Antes de empezar con mi gran historia de amor os quiero dar un buen consejo: si estáis solteras y cogéis un barco, llevad biodraminas en el bolso.
Ese día iba con mis amigos desde Gran Canaria, donde vivo, a Tenerife a pasar unos días y coincidir con otros amigos que se mudaron allá. He de decir que aunque no cojo mucho ese barco, si que he cogido barcas pequeñas y otras embarcaciones antes y nunca me había mareado como ese día. Me monté felíz con mi panda de colegas a un barco enorme, que en principio puedes pensar que sería muy estable, pero la estabilidad no quita que si un día hay mucho oleaje flipas igual.
Eso era una película de zombies marítimos versión crucero.Había niños potando debajo de los asientos, gente en el baño haciendo lo que podía con sus esfínteres y señoras agarradas a la barandilla como si su vida dependiera de ello.

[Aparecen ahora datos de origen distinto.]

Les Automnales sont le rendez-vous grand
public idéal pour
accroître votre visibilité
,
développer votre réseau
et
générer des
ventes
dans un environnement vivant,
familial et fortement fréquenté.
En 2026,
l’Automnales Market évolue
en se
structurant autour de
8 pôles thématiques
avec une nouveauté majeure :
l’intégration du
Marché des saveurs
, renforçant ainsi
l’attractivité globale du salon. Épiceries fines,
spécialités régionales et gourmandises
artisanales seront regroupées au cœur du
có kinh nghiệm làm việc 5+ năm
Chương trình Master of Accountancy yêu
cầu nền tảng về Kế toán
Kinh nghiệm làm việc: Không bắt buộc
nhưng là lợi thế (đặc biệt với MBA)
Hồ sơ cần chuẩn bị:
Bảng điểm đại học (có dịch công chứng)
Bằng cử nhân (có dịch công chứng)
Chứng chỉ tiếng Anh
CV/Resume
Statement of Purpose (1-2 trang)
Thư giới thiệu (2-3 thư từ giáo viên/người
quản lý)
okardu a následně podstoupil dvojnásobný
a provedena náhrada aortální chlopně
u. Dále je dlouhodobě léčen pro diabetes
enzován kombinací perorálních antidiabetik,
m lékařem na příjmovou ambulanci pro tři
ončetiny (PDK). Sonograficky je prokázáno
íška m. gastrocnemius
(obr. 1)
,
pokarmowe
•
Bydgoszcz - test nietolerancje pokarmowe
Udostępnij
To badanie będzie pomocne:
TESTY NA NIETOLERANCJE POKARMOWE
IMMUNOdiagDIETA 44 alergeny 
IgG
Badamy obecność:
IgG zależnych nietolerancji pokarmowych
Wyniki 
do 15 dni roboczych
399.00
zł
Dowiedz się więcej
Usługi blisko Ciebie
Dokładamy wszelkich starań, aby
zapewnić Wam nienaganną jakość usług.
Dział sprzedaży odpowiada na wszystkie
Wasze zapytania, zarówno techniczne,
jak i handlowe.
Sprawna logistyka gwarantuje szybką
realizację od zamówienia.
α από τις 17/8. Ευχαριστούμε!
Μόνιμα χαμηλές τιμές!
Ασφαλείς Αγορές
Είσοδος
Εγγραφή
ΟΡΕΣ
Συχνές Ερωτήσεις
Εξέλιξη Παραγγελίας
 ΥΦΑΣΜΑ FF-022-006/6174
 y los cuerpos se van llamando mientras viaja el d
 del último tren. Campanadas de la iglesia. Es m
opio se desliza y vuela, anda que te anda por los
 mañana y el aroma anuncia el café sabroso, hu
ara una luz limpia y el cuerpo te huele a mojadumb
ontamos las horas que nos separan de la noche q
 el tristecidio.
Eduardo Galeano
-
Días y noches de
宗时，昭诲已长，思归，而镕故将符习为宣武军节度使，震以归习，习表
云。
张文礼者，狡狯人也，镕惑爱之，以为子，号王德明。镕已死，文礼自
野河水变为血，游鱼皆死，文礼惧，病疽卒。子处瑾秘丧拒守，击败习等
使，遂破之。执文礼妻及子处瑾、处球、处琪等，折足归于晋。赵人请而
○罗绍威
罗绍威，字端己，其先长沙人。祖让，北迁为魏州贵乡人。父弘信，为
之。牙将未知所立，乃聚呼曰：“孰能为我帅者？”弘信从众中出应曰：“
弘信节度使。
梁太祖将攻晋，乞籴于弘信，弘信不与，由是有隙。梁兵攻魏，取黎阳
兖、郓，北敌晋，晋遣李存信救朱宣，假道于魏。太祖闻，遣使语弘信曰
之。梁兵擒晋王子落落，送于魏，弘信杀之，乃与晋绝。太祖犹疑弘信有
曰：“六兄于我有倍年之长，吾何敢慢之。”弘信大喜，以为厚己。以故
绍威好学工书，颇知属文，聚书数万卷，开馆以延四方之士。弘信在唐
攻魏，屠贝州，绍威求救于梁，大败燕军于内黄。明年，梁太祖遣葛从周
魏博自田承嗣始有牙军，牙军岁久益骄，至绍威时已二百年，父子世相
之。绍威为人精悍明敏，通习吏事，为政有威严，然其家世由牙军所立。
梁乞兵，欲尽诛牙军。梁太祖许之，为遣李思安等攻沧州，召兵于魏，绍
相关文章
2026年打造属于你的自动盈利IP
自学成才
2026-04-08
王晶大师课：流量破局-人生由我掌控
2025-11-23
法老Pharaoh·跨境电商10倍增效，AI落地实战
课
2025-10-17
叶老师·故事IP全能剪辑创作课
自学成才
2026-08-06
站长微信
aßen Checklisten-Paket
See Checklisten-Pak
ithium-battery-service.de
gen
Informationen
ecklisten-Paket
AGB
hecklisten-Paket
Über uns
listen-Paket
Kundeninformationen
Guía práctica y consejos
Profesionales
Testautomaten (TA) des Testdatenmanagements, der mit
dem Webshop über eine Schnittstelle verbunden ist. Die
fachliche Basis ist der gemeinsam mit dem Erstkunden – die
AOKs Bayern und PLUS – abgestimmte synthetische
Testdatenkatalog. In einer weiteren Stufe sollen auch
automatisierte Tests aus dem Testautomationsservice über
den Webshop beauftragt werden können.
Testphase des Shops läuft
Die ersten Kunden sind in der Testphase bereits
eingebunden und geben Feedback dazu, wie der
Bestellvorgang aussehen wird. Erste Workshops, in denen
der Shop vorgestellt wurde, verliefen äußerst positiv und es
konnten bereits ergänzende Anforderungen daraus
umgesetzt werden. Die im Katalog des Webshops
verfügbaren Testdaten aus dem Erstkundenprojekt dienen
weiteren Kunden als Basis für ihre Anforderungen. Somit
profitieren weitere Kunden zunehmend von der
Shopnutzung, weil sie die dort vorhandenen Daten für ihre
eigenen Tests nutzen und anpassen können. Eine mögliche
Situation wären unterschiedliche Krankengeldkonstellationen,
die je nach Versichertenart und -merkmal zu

Yo estaba sentada mirando a la nada pensando en nada, con la mano de mi amiga sujetando la mía, una bolsa marrón de vómitos que iba genial con mi look (spoiler, no) y con todos mis amigos meados de la risa.
Estaba blanca y os prometo que no me podía mover, hubiera pagado un dineral por simplemente despresurizarme como los millonarios en el submarino. Solo quería tierra firme.
En esto que no puedo más, ya había vomitado en la bolsa un poco, pero decido levantarme e irme al baño más cercano para abrazar al váter más fuerte que a mi madre. Vomité lo que desayuné ese día, lo que comí, y seguramente la cena del día anterior. Elevo la mirada del váter y me doy cuenta de que había dejado la puerta medio abierta.
Salgo cabizbaja y con una cara de perfecta borracha increíble, cuando me tropiezo al dejar el baño con un JESUCRISTO DE LOS SEÑORES.
Un pivón increíble, un Adonis, un perfecto papito de 2 metros que chillaba con la mirada “fóllame mami”. Y yo con jamón de york regurgitado todavía en la garganta. Pensé que podía salvar la situación de bochorno fingiendo normalidad, pero todavía llevaba conmigo la bolsa de vómito y para mi puta desgracia, me manché el pelo de aquello que salió de mí.
Una estampa para enmarcar. Y vaya que si la enmarcamos. Se presentó, se rió conmigo de la situación y me dijo si necesitaba ayuda. Después de decirle amablemente que no y perderle de vista, el destino quiso que nos cruzáramos en la misma discoteca horas después (la casualidad más bonita de mi vida). Y, lo demás, es historia.